Zeitgleich fordert sie „stärkeres internationales Engagement der Bundeswehr“, bereitet medial die Aufstockung des Mali-Einsatzes und des deutschen Engagements in Zentralafrika vor, plädiert für eine EU-Armee statt nationaler Streitkräfte. Bereits beschlossen wurde die weitere Stationierung der Patriot Raketen in der Türkei und die Operation Active Eandeavor.

Als Jeanne d’Arc der Gleichstellung wirbt von der Leyen für mehr tötende Frauen: „Wir müssen die Karrierepfade für Frauen gangbarer machen, die Vereinbarkeit von Dienst und Familie zügig vorantreiben und auch besser sichtbar machen, wie sehr die Bundeswehr von der wachsenden Zahl Frauen in der Truppe profitiert. Die Bundeswehr braucht die fähigsten Köpfe und davon sind ebenso viele weiblich wie männlich“. Ist die Tod befehlende, gut gelaunt aus der Kinderbetreuungsgruppe kommende und so motivierte Teilzeitgeneralin ihre Vision?

Tochter des ehemaligen niedersächsischen Ministerpräsidenten Ernst Albrecht, Spross einer Dynastie, die bereits unter den Welfen-Königen Schlüsselpositionen im Staat bekleidete, heiratete sie in die Dynastie der „Seidenbarone“ von der Leyen ein, die seit dem 18. Jahrhundert zum deutschen Establishment gehört.
Nur noch ihren eigenen Sprösslingen aus Geldadel, Adel oder militärischen Dynastien traut die deutsche Bourgeoisie das in der Zwischenzeit tonangebende Amt deutscher Außenpolitik zu. Seit 2005 waren das Franz Jung, Sohn eines begüterten Winzers, Karl-Theodor Freiherr von und zu Guttenberg aus vermögendem fränkischen Adel, verheiratet mit Gräfin Bismarck zu Schönhausen. Thomas de Maizieres Vater war Erster Generalstabsoffizier der Wehrmacht vor 1945, später General und Generalinspekteurs der Bundeswehr. Sein älterer Bruder ist Bankmanager.
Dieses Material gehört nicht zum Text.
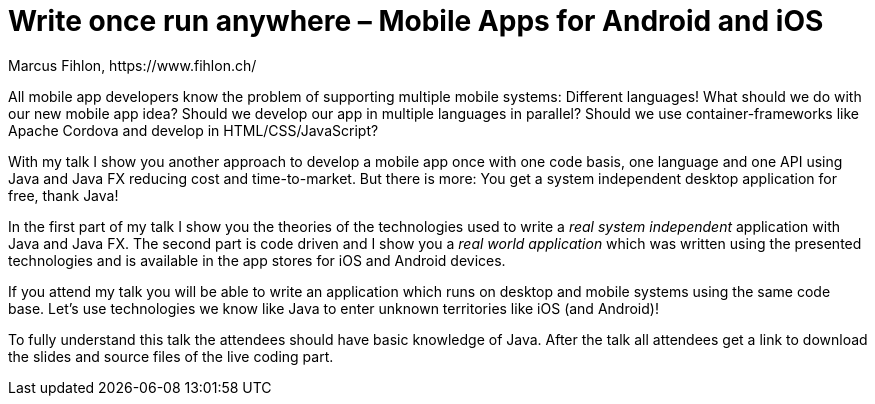= Write once run anywhere – Mobile Apps for Android and iOS
Marcus Fihlon, https://www.fihlon.ch/

All mobile app developers know the problem of supporting multiple mobile systems: Different languages! What should we do with our new mobile app idea? Should we develop our app in multiple languages in parallel? Should we use container-frameworks like Apache Cordova and develop in HTML/CSS/JavaScript?

With my talk I show you another approach to develop a mobile app once with one code basis, one language and one API using Java and Java FX reducing cost and time-to-market. But there is more: You get a system independent desktop application for free, thank Java!

In the first part of my talk I show you the theories of the technologies used to write a _real system independent_ application with Java and Java FX. The second part is code driven and I show you a _real world application_ which was written using the presented technologies and is available in the app stores for iOS and Android devices.

If you attend my talk you will be able to write an application which runs on desktop and mobile systems using the same code base. Let’s use technologies we know like Java to enter unknown territories like iOS (and Android)!

To fully understand this talk the attendees should have basic knowledge of Java. After the talk all attendees get a link to download the slides and source files of the live coding part.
Die Hardlinerin mit exzellenten Soft Skills vervollständigt nun den Auftrag, Frauen für die Kriegseinsätze Deutschlands zu gewinnen. Die Bundeswehr sucht 10.000 Frauen schreibt Die Welt. Denn trotz hohem geldadeligen Personaleinsatz sind zwei Drittel der Deutschen gegen die Ausweitung der Auslandseinsätze.

Hundert Jahre nach dem ersten Weltkrieg soll die Bevölkerung wieder kriegsbereit gemacht werden. Aber die 60 Millionen Toten des Zweiten Weltkrieges, die 20 Millionen des Ersten und 2,7 Millionen physisch und psychisch versehrte Kriegsteilnehmer lassen sich auch in der militärbetreuten Krabbelstube so leicht nicht vergessen: „Trommelfeuer, Sperrfeuer, Gardinenfeuer, Minen, Gas, Tanks, Maschinengewehre, Handgranaten – Worte, Worte, aber sie umfassen das Grauen der Welt. Unsere Gesichter sind verkrustet, unser Denken ist verwüstet“ schrieb Erich Maria Remarque in „Im Westen nichts Neues“. Familienfreundlich war der Krieg für den Griff nach der Weltmacht der deutschen Eliten und des Bankkapitals nicht.
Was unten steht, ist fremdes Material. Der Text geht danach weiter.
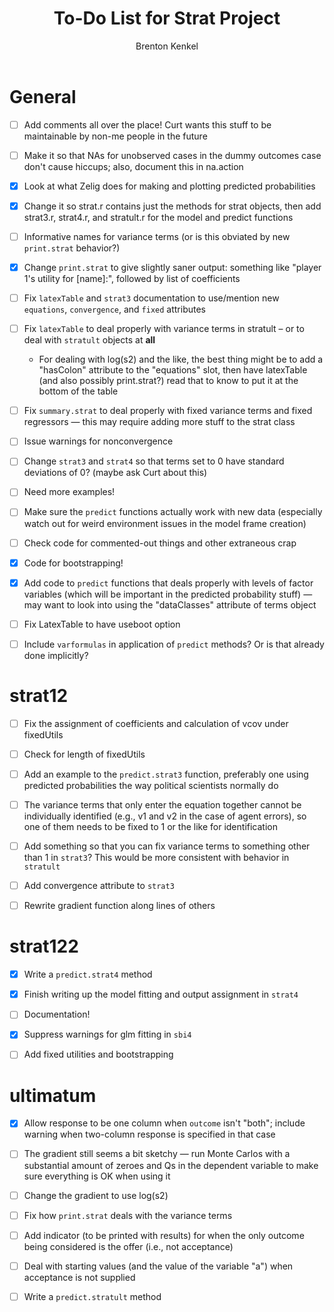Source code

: #+TITLE: To-Do List for Strat Project
#+AUTHOR: Brenton Kenkel
#+EMAIL: brenton.kenkel@gmail.com


* General

- [ ] Add comments all over the place!  Curt wants this stuff to be maintainable
      by non-me people in the future

- [ ] Make it so that NAs for unobserved cases in the dummy outcomes case don't
      cause hiccups; also, document this in na.action

- [X] Look at what Zelig does for making and plotting predicted probabilities

- [X] Change it so strat.r contains just the methods for strat objects, then add
      strat3.r, strat4.r, and stratult.r for the model and predict functions

- [ ] Informative names for variance terms (or is this obviated by new
      ~print.strat~ behavior?)

- [X] Change ~print.strat~ to give slightly saner output: something like "player
      1's utility for [name]:", followed by list of coefficients

- [ ] Fix ~latexTable~ and ~strat3~ documentation to use/mention new
      ~equations~, ~convergence~, and ~fixed~ attributes

- [ ] Fix ~latexTable~ to deal properly with variance terms in stratult -- or to
      deal with ~stratult~ objects at *all*

    - For dealing with log(s2) and the like, the best thing might be to add a
      "hasColon" attribute to the "equations" slot, then have latexTable (and
      also possibly print.strat?) read that to know to put it at the bottom of
      the table

- [ ] Fix ~summary.strat~ to deal properly with fixed variance terms and fixed
      regressors --- this may require adding more stuff to the strat class

- [ ] Issue warnings for nonconvergence

- [ ] Change ~strat3~ and ~strat4~ so that terms set to 0 have standard
      deviations of 0?  (maybe ask Curt about this)

- [ ] Need more examples!

- [ ] Make sure the ~predict~ functions actually work with new data (especially
      watch out for weird environment issues in the model frame creation)

- [ ] Check code for commented-out things and other extraneous crap

- [X] Code for bootstrapping!

- [X] Add code to ~predict~ functions that deals properly with levels of factor
      variables (which will be important in the predicted probability stuff) ---
      may want to look into using the "dataClasses" attribute of terms object

- [ ] Fix LatexTable to have useboot option

- [ ] Include ~varformulas~ in application of ~predict~ methods?  Or is that
      already done implicitly?


* strat12

- [ ] Fix the assignment of coefficients and calculation of vcov under
      fixedUtils

- [ ] Check for length of fixedUtils

- [ ] Add an example to the ~predict.strat3~ function, preferably one using
      predicted probabilities the way political scientists normally do

- [ ] The variance terms that only enter the equation together cannot be
      individually identified (e.g., v1 and v2 in the case of agent errors), so
      one of them needs to be fixed to 1 or the like for identification

- [ ] Add something so that you can fix variance terms to something other than 1
      in ~strat3~?  This would be more consistent with behavior in ~stratult~

- [ ] Add convergence attribute to ~strat3~

- [ ] Rewrite gradient function along lines of others


* strat122

- [X] Write a ~predict.strat4~ method

- [X] Finish writing up the model fitting and output assignment in ~strat4~

- [ ] Documentation!

- [X] Suppress warnings for glm fitting in ~sbi4~

- [ ] Add fixed utilities and bootstrapping


* ultimatum

- [X] Allow response to be one column when ~outcome~ isn't "both"; include
      warning when two-column response is specified in that case

- [ ] The gradient still seems a bit sketchy --- run Monte Carlos with a
      substantial amount of zeroes and Qs in the dependent variable to make sure
      everything is OK when using it

- [ ] Change the gradient to use log(s2)

- [ ] Fix how ~print.strat~ deals with the variance terms

- [ ] Add indicator (to be printed with results) for when the only outcome being
      considered is the offer (i.e., not acceptance)

- [ ] Deal with starting values (and the value of the variable "a") when
      acceptance is not supplied

- [ ] Write a ~predict.stratult~ method
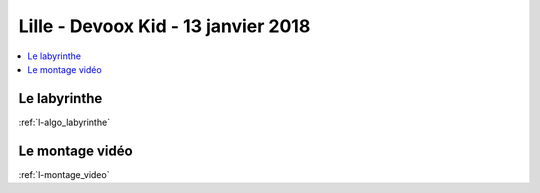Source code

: 
.. _l-session_2018_01_13:

Lille - Devoox Kid - 13 janvier 2018
====================================

.. contents::
    :local:

Le labyrinthe
+++++++++++++

:ref:`l-algo_labyrinthe`

Le montage vidéo
++++++++++++++++

:ref:`l-montage_video`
Karl Liebknechts Ablehnung der Kriegskredite gilt noch immer: „Dieser Krieg, den keines der beteiligten Völker selbst gewollt hat, ist nicht für die Wohlfahrt des deutschen oder eines anderen Volkes entbrannt. Es handelt sich um einen imperialistischen Krieg, einen Krieg um die kapitalistische Beherrschung des Weltmarktes, um die politische Beherrschung wichtiger Siedelungsgebiete für das Industrie- und Bankkapital.“ Das gilt umso mehr, als von der Leyen auf der Münchner Sicherheitskonferenz drohte, dass Deutschland „Verantwortung“ habe „sich zu engagieren“ und dass „Abwarten“ keine Option sei. Der Bundespräsident sekundierte verklausuliert, Deutschland dürfe sich nicht hinter seiner historischen Schuld „verstecken“.